_SOURCE PASSAGE:_
Proposal: libsmbclient API

Tue Mar 31 17:05:05 GMT 2009

On Sat, Mar 28, 2009 at 7:03 PM, Derrell Lipman <
derrell.lipman at unwireduniverse.com> wrote:

>
> I've been researching this and I think the solution we've been discussion
> is inadequate. The problem is that in many cases, errno gets set down in the
> bowels of samba core code, particularly by the C library as called by the
> functions in lib/system.c and lib/select.c. Just having
> libsmbclient-specific code set the errno value in a context variable isn't
> going to solve the problem. Any time errno is passed up from the "primitive"
> (sys_) functions, there's the possibility that a thread switch can overwrite
> its value. What's needed is a more general solution that protects the
> critical sections of code in the primitives where errno can be set/modified,
> and saves the errno value in thread-specific memory before releasing the
> lock on the critical section. This is similar to what the OpenSSL locking
> code does. Whatever implementation we use can be added to both the primitive
> functions and to the libsmbclient code (i.e. wherever errno is possibly set
> and expected to live unaltered). Particularly in the primitive functions,
> the implementation should operate as it does currently if no critical
> section handlers have been provided (as will likely be the case in smbd
> which probably doesn't require them).
>

The problem is even worse than what I described. As an example, assume there
are two threads. We could protect errno in these threads by having each
primitive function (i.e. system call that can set errno) protected by
critical section code (semaphore, mutex, etc.). So thread A issues a
MUTEX_BEGIN() and issues a write() call.  Thread B, at about the same time,
when it wants to issue its own write() call, so it issues a MUTEX_BEGIN()
which blocks until thread A issues its MUTEX_END() call upon completion of
the write(). That's all good and fine, since write() doesn't typically block
for long.

Now enter something like select(). If thread A were to obtain a lock and
enter select(), it could block for a long time. Thread B could in theory do
a select() that would return immediately, but is blocked from issuing its
select call() by thread A's long wait.

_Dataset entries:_
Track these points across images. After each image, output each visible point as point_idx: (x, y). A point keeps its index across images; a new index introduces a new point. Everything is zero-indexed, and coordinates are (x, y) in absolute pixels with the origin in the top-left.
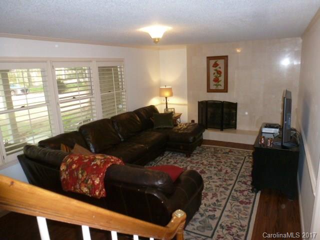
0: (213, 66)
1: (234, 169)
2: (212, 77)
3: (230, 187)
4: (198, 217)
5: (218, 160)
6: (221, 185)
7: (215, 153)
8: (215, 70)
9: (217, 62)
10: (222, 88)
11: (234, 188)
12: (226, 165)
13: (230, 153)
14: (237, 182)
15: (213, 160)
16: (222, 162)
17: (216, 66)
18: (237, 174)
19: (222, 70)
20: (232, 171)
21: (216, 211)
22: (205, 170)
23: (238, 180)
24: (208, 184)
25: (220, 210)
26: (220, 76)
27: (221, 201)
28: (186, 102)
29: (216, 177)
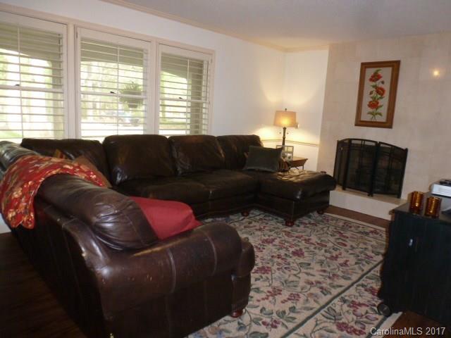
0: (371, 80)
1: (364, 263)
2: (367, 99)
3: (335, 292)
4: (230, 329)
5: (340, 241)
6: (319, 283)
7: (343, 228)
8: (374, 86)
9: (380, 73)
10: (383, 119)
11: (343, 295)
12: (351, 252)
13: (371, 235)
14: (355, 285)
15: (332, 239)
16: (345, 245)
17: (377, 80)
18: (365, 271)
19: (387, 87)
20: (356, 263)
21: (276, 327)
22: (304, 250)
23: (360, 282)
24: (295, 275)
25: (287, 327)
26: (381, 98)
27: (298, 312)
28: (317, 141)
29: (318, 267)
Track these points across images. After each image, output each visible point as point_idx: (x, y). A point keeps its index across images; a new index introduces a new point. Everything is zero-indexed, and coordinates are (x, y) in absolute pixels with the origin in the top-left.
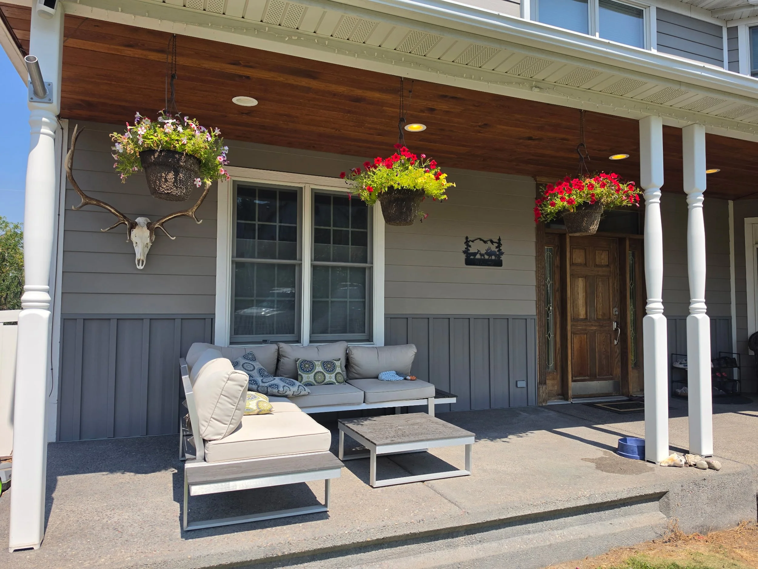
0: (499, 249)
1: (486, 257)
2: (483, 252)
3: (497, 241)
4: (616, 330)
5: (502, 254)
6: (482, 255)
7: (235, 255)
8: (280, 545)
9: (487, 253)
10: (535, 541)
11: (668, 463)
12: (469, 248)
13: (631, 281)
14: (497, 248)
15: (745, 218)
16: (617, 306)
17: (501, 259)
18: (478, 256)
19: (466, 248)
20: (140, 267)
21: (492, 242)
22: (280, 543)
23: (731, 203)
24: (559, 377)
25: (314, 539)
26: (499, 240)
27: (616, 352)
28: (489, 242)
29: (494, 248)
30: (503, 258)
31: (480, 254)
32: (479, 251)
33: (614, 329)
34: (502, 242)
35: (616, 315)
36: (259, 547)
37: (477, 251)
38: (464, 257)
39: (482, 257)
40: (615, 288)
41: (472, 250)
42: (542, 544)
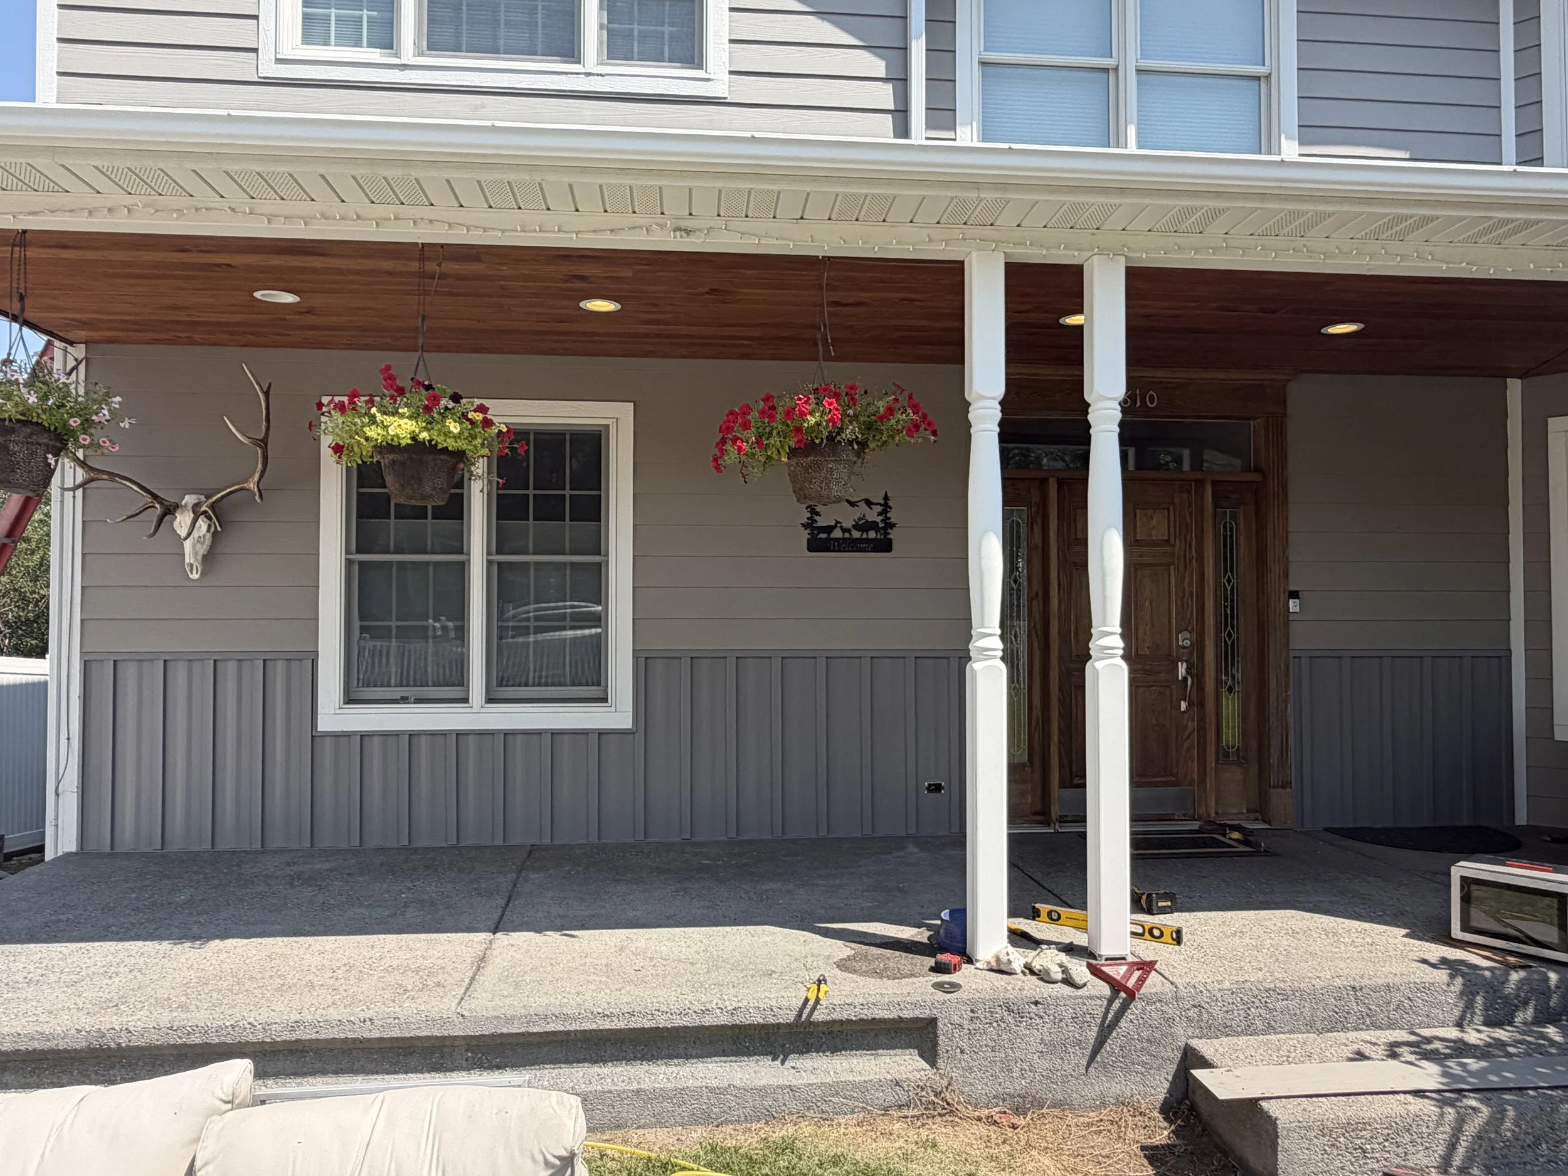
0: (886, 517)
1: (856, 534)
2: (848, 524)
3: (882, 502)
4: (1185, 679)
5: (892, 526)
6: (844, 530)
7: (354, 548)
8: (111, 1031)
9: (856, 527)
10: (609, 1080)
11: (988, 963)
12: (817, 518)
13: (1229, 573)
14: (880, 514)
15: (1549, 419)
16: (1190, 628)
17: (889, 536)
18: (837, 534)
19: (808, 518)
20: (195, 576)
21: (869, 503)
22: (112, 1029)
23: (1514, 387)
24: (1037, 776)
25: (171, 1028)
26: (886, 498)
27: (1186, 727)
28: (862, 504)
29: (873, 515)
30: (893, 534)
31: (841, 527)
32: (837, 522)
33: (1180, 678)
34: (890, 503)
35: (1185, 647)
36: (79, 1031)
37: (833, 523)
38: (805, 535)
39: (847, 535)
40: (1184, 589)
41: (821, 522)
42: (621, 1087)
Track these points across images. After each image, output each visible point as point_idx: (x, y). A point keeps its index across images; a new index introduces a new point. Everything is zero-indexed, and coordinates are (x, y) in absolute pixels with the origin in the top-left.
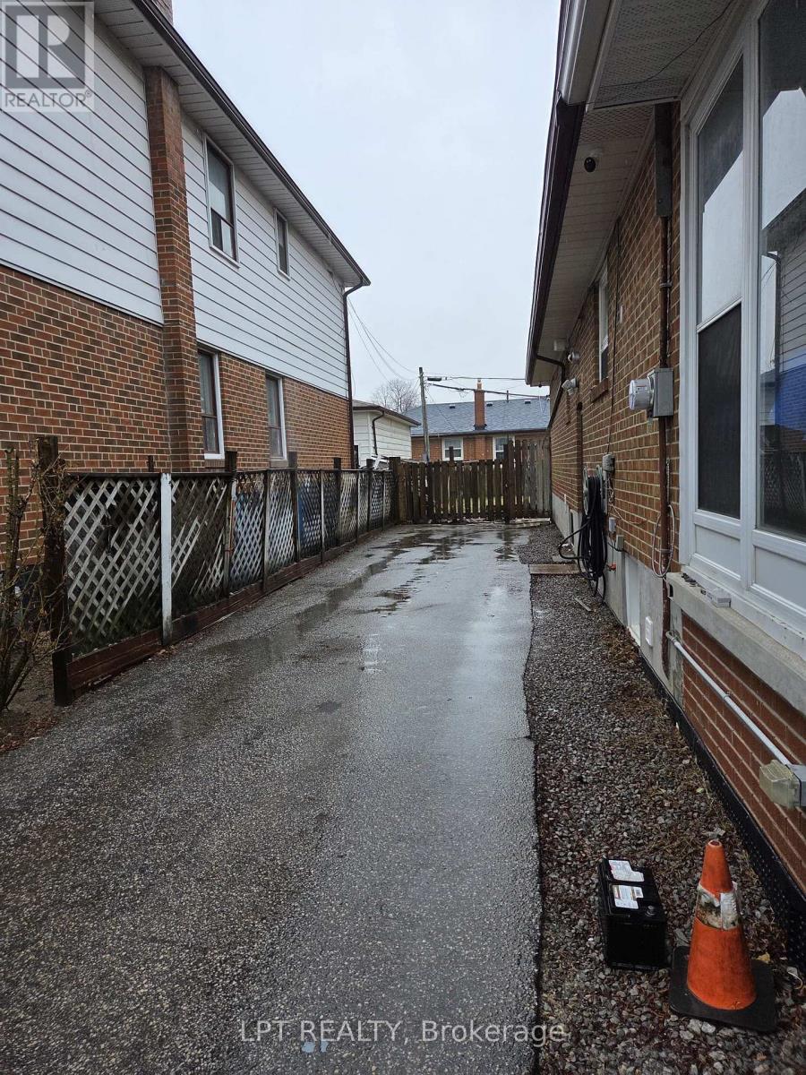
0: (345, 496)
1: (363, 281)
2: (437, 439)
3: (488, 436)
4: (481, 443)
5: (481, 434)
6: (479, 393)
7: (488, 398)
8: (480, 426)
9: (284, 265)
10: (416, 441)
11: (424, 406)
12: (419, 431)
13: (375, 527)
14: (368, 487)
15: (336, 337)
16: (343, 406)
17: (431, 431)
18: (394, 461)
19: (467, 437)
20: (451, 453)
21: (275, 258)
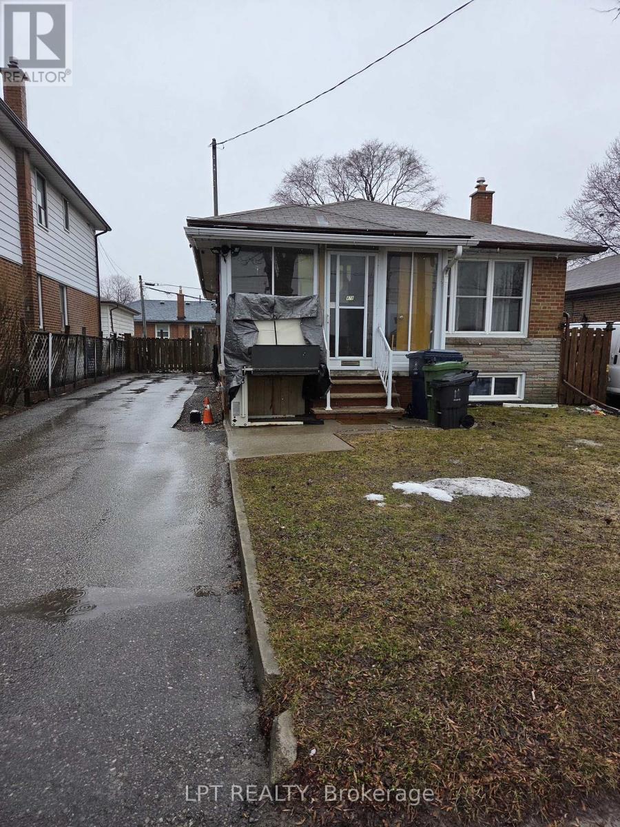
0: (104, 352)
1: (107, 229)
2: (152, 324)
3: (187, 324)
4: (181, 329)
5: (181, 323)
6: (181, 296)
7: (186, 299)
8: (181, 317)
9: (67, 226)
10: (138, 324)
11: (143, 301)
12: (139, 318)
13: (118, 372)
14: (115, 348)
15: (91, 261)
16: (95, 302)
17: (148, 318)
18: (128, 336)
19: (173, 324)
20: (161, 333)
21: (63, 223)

_PROMPT 1:_ Copy the rows word for word, from the start of the rows through the line containing "2: (212, 77)", including both ends, and leave out the pictures.
_PROMPT 2:_ Continue the mailing-list post about errno and thread safety in libsmbclient from the point where it stops.
The mailing-list post and the rows have nothing to do with each other.

_EXERCISE RESPONSE 1:_
Track these points across images. After each image, output each visible point as point_idx: (x, y). A point keeps its index across images; a new index introduces a new point. Everything is zero-indexed, and coordinates are (x, y) in absolute pixels with the origin in the top-left.
0: (213, 66)
1: (234, 169)
2: (212, 77)

_EXERCISE RESPONSE 2:_
To solve this, we have a few choices:

1. Assume a proper POSIX Threads implementation that guarantees
thread-specific errno. We then just need to ensure that the application (and
of course libsmbclient) doesn't call any of the prohibited, i.e.
known-non-thread-safe, functions.

2. Rewrite the low-level code and its callers to specifically allow for a
common call to system calls such as select() based on the needs and requests
of multiple threads. e.g. Thread A wants to issue a select() on file
descriptors 4 and 6; Thread B wants to issue a select() on file descriptors
5 and 7; so the low-level code combines these into a select() for file
descriptors 4, 5, 6, and 7, and dispatches to the proper thread based on the
return value. With this implementation, the errno value could (with
difficulty) be propogated to the relevant threads.

3. Somehow base the locking code on file descriptor, so Thread A could block
on a mutex for fd=4 and fd=6; Thread B could block on a mutex for fd=5 and
fd=7; and they could each issue their own select() calls. The original
problem of errno remains, though.

Threads are evil. There is almost no time that dealing with the concurrency
issues is worth the pain in terms of efficiency. I'm willing to work towards
the goal of a thread-safe libsmbclient, but this is going to be a royal
PITA. I'd prefer to just remind people that threads are evil and they'll
spend way more time debugging their evil programs if they insist on going
with threads. Sigh.

Suggestions?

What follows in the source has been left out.